> _SELECTED PASSAGE_
__________________________________________________
As a final example, "full restitution from the convicted offender" became a ight to "an order of restitution from the convicted offender" in the belief that the Constitution should only make promises on which it can deliver, here, the order of restitution, not its payment.

Sensing and Fighting Impasse

Hidden within the language of the redraft are points of contention between the Senate sponsors and the principle negotiators at the Justice Department. The Justice officials appeared to want to limit the rights just to victims of violent crime, and not permit Congress and the states to extend them over time to victims of property crimes, as the sponsors proposed. Second, the Justice officials evidently wanted to expand the list of decisions victims could not overturn, after their rights had been violated, to include a plea bargain or sentence. And third, the officials seemed to want to apply any "unreasonable delay" rule just to stage between charging and trial, not to the appeals process.
__________________________________________________
> _STUDY MATERIAL_
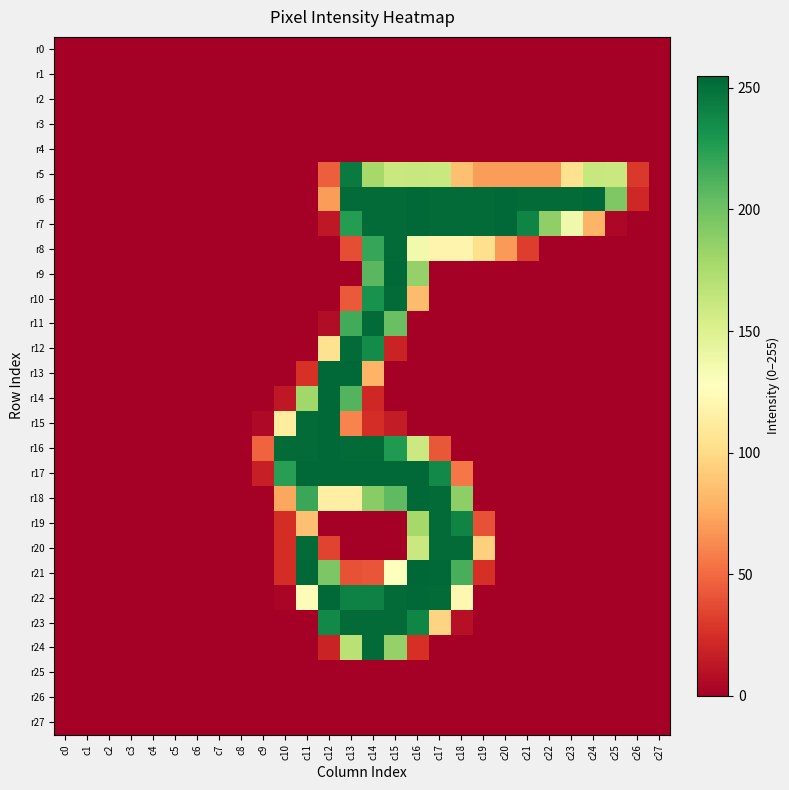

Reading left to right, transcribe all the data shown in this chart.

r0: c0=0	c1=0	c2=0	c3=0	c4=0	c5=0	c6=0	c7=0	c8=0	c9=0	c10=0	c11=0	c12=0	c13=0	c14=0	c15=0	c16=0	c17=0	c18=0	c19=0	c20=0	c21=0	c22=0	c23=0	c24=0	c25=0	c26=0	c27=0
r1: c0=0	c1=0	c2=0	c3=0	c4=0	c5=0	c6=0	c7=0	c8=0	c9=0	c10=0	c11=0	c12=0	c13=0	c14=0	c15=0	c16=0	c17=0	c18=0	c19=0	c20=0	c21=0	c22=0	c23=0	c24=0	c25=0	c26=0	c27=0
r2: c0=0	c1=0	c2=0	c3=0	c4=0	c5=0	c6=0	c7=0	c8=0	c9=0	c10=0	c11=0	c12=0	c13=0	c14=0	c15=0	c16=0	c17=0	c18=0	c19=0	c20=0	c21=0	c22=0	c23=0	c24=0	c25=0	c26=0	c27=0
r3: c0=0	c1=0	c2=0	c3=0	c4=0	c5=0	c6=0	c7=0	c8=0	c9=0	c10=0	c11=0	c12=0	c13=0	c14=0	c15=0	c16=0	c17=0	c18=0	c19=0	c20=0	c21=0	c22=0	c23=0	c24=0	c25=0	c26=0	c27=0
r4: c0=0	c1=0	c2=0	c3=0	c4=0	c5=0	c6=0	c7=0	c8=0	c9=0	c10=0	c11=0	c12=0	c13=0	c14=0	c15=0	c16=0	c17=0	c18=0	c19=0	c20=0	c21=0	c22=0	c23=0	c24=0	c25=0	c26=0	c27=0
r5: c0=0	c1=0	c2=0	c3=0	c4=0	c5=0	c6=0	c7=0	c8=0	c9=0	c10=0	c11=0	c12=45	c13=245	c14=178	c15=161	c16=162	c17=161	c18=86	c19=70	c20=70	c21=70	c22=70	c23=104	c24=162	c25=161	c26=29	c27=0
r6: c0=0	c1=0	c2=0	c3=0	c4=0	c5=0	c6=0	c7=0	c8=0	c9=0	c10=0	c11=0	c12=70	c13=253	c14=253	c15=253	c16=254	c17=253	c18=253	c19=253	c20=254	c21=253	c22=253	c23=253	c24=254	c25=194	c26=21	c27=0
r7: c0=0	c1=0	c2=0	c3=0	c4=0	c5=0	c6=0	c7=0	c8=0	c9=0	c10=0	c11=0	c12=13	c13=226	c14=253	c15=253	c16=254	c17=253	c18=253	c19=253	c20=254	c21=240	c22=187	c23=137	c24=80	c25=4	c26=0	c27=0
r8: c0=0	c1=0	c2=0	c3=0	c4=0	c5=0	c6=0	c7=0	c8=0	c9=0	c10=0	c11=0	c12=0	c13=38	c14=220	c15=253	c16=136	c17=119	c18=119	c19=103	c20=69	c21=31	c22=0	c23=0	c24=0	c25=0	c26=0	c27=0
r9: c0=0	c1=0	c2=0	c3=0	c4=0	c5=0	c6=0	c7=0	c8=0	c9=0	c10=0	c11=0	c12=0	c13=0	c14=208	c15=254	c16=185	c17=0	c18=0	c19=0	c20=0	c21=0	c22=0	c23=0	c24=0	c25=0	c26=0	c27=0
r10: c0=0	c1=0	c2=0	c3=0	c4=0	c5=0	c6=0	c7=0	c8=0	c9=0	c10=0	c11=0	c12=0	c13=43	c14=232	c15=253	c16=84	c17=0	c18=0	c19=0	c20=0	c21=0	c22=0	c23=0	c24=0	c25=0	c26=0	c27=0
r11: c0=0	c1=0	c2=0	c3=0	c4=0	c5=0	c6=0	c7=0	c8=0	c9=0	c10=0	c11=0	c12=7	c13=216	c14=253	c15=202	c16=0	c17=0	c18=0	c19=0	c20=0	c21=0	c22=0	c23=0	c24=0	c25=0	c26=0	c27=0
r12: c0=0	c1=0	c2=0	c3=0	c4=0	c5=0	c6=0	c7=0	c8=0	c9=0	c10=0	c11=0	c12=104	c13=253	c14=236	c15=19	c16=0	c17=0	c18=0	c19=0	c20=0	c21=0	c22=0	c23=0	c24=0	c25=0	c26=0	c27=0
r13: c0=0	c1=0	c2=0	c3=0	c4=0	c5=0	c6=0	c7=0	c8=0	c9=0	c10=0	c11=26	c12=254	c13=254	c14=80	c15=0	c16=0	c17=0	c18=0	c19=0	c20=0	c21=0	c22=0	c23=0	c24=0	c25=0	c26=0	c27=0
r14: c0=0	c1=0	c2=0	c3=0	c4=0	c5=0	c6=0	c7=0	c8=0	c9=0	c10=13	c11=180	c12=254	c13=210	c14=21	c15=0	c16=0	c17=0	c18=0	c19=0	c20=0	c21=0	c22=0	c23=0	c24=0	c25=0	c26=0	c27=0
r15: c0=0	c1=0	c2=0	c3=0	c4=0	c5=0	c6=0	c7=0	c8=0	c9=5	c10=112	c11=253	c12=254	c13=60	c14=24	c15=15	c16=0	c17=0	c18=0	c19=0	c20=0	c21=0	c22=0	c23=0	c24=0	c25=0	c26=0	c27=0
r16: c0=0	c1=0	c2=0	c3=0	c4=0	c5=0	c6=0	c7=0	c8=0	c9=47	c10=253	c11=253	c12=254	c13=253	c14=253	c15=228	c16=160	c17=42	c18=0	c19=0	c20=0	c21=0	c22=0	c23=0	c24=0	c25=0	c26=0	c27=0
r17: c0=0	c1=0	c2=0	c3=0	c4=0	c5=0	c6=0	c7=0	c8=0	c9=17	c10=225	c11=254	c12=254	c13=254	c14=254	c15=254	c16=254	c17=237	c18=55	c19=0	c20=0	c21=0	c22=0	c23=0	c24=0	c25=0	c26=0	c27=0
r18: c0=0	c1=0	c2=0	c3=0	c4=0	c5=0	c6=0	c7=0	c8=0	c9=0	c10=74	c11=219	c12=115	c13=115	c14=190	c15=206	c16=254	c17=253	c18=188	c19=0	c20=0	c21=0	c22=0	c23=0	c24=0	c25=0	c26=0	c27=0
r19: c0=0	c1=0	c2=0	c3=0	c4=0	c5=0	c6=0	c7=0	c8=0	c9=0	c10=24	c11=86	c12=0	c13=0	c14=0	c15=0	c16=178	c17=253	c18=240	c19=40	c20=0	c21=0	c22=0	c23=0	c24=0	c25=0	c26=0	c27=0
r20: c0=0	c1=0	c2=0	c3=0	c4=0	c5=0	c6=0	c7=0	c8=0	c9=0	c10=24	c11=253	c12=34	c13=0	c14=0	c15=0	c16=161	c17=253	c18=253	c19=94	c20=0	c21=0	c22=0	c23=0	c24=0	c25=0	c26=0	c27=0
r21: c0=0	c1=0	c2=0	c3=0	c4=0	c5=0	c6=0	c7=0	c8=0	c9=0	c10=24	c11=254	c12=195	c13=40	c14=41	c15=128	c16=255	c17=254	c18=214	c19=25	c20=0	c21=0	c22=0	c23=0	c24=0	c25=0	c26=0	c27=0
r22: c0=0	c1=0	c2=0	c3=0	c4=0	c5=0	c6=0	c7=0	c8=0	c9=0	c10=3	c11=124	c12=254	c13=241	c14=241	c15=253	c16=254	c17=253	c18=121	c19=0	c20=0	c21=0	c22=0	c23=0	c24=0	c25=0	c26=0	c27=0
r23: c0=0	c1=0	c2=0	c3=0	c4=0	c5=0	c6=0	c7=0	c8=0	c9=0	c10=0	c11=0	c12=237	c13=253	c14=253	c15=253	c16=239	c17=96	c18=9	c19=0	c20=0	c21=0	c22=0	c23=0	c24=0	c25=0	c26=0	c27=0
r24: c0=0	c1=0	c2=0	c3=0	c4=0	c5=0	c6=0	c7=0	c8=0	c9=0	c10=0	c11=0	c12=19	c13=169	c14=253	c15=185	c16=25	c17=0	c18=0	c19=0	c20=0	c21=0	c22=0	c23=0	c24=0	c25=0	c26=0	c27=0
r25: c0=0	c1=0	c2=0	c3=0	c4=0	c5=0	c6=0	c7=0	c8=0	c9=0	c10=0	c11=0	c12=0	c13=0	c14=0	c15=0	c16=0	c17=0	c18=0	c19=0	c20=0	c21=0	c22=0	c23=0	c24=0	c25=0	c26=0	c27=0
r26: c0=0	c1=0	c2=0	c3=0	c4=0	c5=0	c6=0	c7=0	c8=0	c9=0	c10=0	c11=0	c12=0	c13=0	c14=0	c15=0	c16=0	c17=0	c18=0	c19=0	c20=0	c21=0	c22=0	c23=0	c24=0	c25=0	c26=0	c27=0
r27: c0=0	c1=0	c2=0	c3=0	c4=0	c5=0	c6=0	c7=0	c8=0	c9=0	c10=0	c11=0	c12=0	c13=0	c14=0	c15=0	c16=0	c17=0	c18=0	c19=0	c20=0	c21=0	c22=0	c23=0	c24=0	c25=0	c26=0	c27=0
__________________________________________________
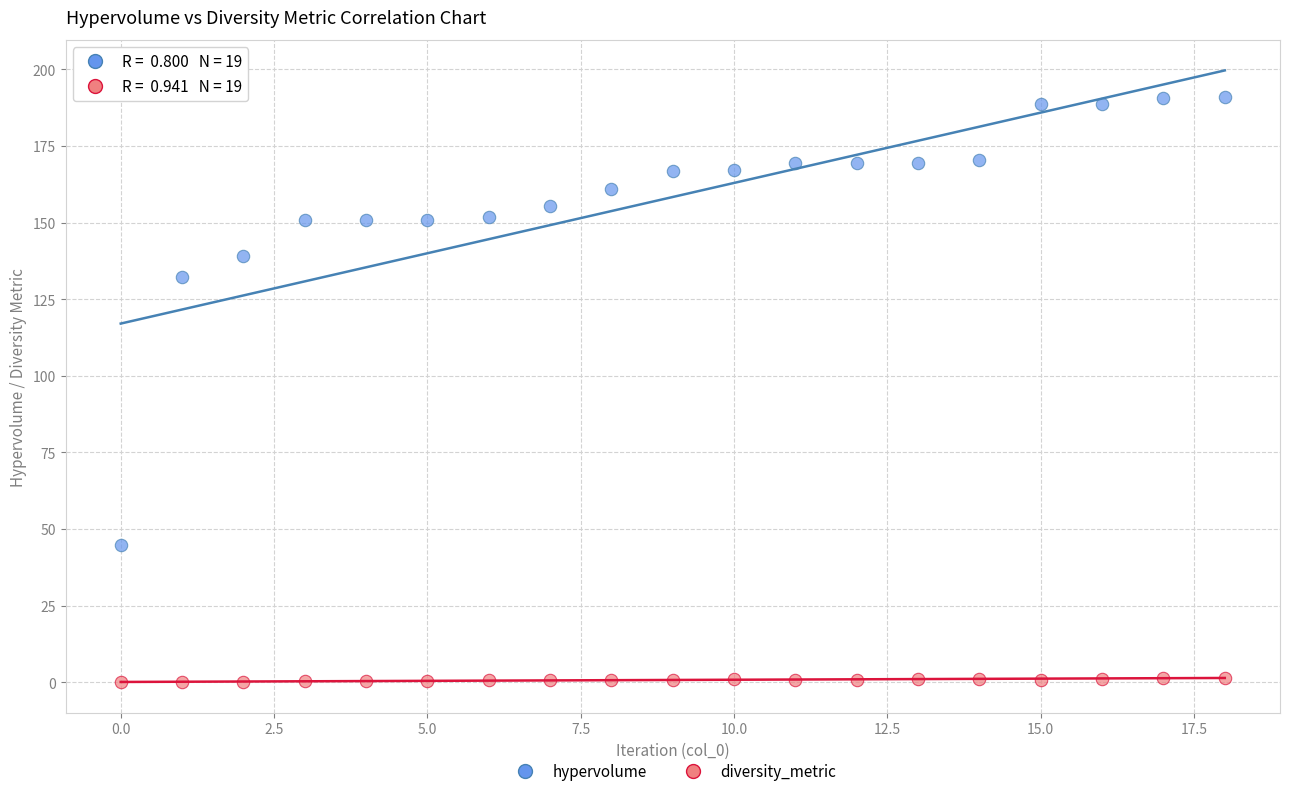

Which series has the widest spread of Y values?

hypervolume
__________________________________________________
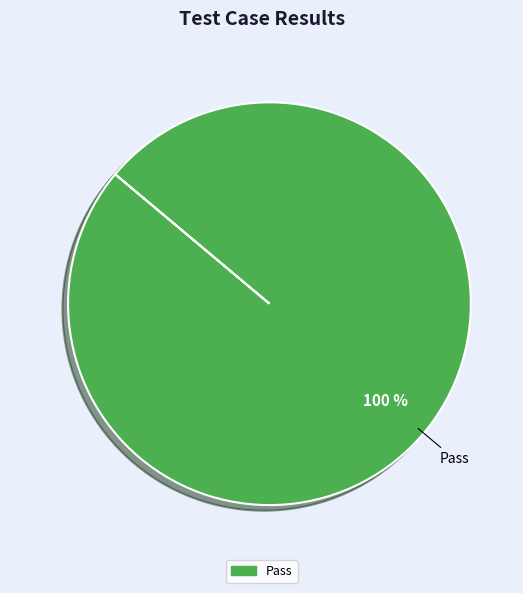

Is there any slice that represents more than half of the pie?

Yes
__________________________________________________
> _CHECK YOUR UNDERSTANDING_
#1 From the redraft passage, list each point of contention that the Justice Department officials raised against the Senate sponsors.
#2 According to the redraft passage, which group of crime victims did the Justice officials appear to want to limit the rights to?
#3 Extract from the redraft passage the part that begins with the words containing "Hidden within the" and ends with "the appeals process.".

> _RESULTS_
#1
- Limiting the rights to victims of violent crime, rather than permitting Congress and the states to extend them over time to victims of property crimes
- Expanding the list of decisions victims could not overturn after their rights had been violated, to include a plea bargain or sentence
- Applying any "unreasonable delay" rule only to the stage between charging and trial, not to the appeals process

#2 Victims of violent crime.

#3
Hidden within the language of the redraft are points of contention between the Senate sponsors and the principle negotiators at the Justice Department. The Justice officials appeared to want to limit the rights just to victims of violent crime, and not permit Congress and the states to extend them over time to victims of property crimes, as the sponsors proposed. Second, the Justice officials evidently wanted to expand the list of decisions victims could not overturn, after their rights had been violated, to include a plea bargain or sentence. And third, the officials seemed to want to apply any "unreasonable delay" rule just to stage between charging and trial, not to the appeals process.